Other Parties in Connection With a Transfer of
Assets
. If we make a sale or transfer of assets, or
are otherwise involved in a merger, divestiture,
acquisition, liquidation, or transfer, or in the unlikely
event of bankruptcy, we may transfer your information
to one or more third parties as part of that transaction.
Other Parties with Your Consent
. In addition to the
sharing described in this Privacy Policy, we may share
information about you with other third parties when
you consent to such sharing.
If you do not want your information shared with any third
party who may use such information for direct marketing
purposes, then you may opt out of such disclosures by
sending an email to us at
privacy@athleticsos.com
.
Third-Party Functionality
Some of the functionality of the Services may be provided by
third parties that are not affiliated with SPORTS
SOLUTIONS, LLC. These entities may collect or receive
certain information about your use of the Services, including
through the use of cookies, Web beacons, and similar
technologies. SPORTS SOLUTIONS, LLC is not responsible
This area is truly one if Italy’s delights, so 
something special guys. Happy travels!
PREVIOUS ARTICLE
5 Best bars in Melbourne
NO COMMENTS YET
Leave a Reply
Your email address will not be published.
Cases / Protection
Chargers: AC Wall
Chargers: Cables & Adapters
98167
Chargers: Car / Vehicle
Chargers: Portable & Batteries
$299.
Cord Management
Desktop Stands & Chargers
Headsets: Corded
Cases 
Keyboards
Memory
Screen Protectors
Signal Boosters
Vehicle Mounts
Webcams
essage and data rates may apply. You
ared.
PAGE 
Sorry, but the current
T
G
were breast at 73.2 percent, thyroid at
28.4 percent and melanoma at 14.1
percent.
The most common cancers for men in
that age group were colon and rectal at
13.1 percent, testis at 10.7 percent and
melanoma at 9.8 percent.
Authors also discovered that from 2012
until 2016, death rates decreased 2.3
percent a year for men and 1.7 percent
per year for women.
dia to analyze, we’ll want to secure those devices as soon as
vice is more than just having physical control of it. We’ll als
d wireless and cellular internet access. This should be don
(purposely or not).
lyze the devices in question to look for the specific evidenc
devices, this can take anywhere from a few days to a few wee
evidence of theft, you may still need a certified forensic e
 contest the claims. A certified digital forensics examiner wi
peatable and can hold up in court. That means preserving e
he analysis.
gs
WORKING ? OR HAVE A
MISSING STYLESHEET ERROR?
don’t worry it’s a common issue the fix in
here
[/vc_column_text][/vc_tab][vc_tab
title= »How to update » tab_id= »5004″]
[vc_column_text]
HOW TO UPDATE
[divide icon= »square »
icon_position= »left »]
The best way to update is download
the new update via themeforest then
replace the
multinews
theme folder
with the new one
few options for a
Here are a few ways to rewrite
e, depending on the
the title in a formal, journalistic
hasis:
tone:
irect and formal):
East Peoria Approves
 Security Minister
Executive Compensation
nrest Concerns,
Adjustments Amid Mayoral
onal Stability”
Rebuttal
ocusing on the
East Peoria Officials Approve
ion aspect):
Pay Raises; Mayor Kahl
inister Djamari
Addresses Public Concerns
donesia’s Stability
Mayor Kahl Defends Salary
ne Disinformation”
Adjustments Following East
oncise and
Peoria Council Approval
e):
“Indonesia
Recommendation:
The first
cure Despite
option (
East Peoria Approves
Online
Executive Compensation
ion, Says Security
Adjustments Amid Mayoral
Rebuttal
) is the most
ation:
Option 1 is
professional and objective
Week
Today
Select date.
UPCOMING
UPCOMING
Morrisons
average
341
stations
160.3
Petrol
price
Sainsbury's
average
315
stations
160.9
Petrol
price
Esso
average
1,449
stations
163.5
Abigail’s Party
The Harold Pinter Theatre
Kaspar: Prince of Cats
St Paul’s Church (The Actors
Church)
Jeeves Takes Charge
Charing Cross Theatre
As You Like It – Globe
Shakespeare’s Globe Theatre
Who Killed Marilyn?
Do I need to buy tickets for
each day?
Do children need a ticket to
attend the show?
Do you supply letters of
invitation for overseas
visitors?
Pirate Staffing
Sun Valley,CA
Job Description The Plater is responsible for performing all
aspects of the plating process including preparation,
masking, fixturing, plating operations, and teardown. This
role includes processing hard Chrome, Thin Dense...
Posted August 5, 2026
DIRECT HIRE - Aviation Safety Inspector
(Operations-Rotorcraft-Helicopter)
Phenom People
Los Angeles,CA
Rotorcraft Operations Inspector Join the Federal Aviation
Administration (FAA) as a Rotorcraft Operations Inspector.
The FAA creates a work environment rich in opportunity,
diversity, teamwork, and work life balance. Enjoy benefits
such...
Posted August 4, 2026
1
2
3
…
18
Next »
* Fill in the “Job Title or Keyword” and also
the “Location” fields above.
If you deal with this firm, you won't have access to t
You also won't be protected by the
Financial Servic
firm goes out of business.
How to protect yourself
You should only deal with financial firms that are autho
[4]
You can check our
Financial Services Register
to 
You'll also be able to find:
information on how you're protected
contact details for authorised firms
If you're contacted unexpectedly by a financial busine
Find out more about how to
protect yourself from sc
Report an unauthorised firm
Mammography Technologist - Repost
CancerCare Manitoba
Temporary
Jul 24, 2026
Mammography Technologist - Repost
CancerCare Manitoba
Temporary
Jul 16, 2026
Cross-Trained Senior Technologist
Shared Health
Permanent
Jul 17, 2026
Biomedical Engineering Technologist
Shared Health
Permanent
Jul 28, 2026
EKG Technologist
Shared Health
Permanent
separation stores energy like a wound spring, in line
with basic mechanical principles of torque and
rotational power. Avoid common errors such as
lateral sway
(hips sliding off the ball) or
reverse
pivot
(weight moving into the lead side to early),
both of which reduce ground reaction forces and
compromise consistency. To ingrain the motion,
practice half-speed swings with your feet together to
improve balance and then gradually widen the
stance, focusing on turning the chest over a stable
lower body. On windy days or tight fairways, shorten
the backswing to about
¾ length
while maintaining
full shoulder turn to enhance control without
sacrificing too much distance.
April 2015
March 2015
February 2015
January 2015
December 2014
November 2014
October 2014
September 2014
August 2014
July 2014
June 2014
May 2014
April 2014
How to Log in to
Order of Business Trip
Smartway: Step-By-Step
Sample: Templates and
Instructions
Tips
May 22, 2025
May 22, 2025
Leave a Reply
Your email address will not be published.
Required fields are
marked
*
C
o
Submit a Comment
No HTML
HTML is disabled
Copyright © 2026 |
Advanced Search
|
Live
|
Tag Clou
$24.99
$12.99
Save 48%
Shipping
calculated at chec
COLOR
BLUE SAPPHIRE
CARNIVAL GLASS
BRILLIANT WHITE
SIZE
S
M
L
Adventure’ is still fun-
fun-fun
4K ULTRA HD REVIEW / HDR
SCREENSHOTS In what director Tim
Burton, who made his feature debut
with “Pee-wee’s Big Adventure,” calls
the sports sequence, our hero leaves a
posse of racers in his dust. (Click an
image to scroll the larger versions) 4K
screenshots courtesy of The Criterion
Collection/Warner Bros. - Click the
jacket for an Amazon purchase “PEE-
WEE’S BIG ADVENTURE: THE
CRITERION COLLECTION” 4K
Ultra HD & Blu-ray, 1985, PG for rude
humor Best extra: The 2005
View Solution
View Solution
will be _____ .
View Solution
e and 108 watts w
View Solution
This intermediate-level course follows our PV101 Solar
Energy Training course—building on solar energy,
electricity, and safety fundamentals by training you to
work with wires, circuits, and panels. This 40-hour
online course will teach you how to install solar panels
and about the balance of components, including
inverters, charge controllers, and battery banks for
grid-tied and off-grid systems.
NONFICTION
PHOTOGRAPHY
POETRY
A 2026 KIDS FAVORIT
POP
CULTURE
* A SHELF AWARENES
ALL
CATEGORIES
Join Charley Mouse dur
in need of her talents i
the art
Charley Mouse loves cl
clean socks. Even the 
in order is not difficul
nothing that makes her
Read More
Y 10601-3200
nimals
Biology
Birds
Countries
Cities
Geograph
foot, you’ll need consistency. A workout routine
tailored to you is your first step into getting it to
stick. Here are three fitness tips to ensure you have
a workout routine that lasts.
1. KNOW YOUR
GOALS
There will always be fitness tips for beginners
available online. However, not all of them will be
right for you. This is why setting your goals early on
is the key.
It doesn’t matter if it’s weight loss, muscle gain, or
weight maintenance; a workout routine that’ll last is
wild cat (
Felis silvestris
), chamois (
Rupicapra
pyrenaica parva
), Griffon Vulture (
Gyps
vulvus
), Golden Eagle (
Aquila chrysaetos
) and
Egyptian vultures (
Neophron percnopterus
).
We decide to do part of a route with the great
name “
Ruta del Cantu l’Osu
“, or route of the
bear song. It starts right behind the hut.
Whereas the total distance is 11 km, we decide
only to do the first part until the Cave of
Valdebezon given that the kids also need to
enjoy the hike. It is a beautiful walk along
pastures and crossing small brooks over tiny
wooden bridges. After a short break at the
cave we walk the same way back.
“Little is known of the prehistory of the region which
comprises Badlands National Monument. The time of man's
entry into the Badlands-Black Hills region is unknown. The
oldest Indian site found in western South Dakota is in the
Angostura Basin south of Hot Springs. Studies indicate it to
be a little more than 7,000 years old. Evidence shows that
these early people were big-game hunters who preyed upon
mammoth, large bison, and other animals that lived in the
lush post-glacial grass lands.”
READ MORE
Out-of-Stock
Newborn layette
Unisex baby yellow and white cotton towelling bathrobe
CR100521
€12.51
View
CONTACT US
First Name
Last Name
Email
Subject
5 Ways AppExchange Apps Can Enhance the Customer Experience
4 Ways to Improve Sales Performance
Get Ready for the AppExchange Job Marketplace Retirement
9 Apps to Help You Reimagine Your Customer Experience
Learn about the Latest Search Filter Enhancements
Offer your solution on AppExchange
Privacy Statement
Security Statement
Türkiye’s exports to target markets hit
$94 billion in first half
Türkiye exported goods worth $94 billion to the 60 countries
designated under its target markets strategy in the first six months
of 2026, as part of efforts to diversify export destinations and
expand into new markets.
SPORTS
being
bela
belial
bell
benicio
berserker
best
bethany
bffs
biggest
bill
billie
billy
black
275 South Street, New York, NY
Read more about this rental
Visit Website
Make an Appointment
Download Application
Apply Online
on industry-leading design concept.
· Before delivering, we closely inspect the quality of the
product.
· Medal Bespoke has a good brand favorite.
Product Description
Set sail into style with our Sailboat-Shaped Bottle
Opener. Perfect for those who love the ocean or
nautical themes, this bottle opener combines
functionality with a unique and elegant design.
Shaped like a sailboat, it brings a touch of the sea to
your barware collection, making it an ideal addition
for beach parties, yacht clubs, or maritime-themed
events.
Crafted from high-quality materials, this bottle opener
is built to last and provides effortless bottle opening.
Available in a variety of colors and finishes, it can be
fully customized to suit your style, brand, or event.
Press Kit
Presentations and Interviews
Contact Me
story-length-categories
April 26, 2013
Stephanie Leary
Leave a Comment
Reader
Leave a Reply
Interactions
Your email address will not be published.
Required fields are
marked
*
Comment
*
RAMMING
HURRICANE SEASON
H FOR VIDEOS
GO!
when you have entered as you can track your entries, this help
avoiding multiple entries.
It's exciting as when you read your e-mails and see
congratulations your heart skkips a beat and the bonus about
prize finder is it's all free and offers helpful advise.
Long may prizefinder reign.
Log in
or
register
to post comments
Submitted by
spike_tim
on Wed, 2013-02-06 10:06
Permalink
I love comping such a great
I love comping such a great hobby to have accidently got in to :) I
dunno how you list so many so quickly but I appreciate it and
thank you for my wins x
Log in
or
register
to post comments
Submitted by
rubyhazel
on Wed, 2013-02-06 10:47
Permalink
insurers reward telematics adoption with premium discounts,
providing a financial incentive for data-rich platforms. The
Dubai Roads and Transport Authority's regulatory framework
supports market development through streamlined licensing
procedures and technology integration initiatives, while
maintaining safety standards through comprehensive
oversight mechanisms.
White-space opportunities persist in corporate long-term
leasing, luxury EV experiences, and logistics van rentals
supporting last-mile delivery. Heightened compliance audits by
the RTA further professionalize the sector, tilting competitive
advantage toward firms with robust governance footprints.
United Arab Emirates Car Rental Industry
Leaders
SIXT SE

^^^^^^^^^^^^^^^^

Problem requirements:
Reproduce word for word the material above, beginning with the line that contains "d wireless and" and ending with the line that contains "theme folder".

Output for this task:
d wireless and cellular internet access. This should be don
(purposely or not).
lyze the devices in question to look for the specific evidenc
devices, this can take anywhere from a few days to a few wee
evidence of theft, you may still need a certified forensic e
 contest the claims. A certified digital forensics examiner wi
peatable and can hold up in court. That means preserving e
he analysis.
gs
WORKING ? OR HAVE A
MISSING STYLESHEET ERROR?
don’t worry it’s a common issue the fix in
here
[/vc_column_text][/vc_tab][vc_tab
title= »How to update » tab_id= »5004″]
[vc_column_text]
HOW TO UPDATE
[divide icon= »square »
icon_position= »left »]
The best way to update is download
the new update via themeforest then
replace the
multinews
theme folder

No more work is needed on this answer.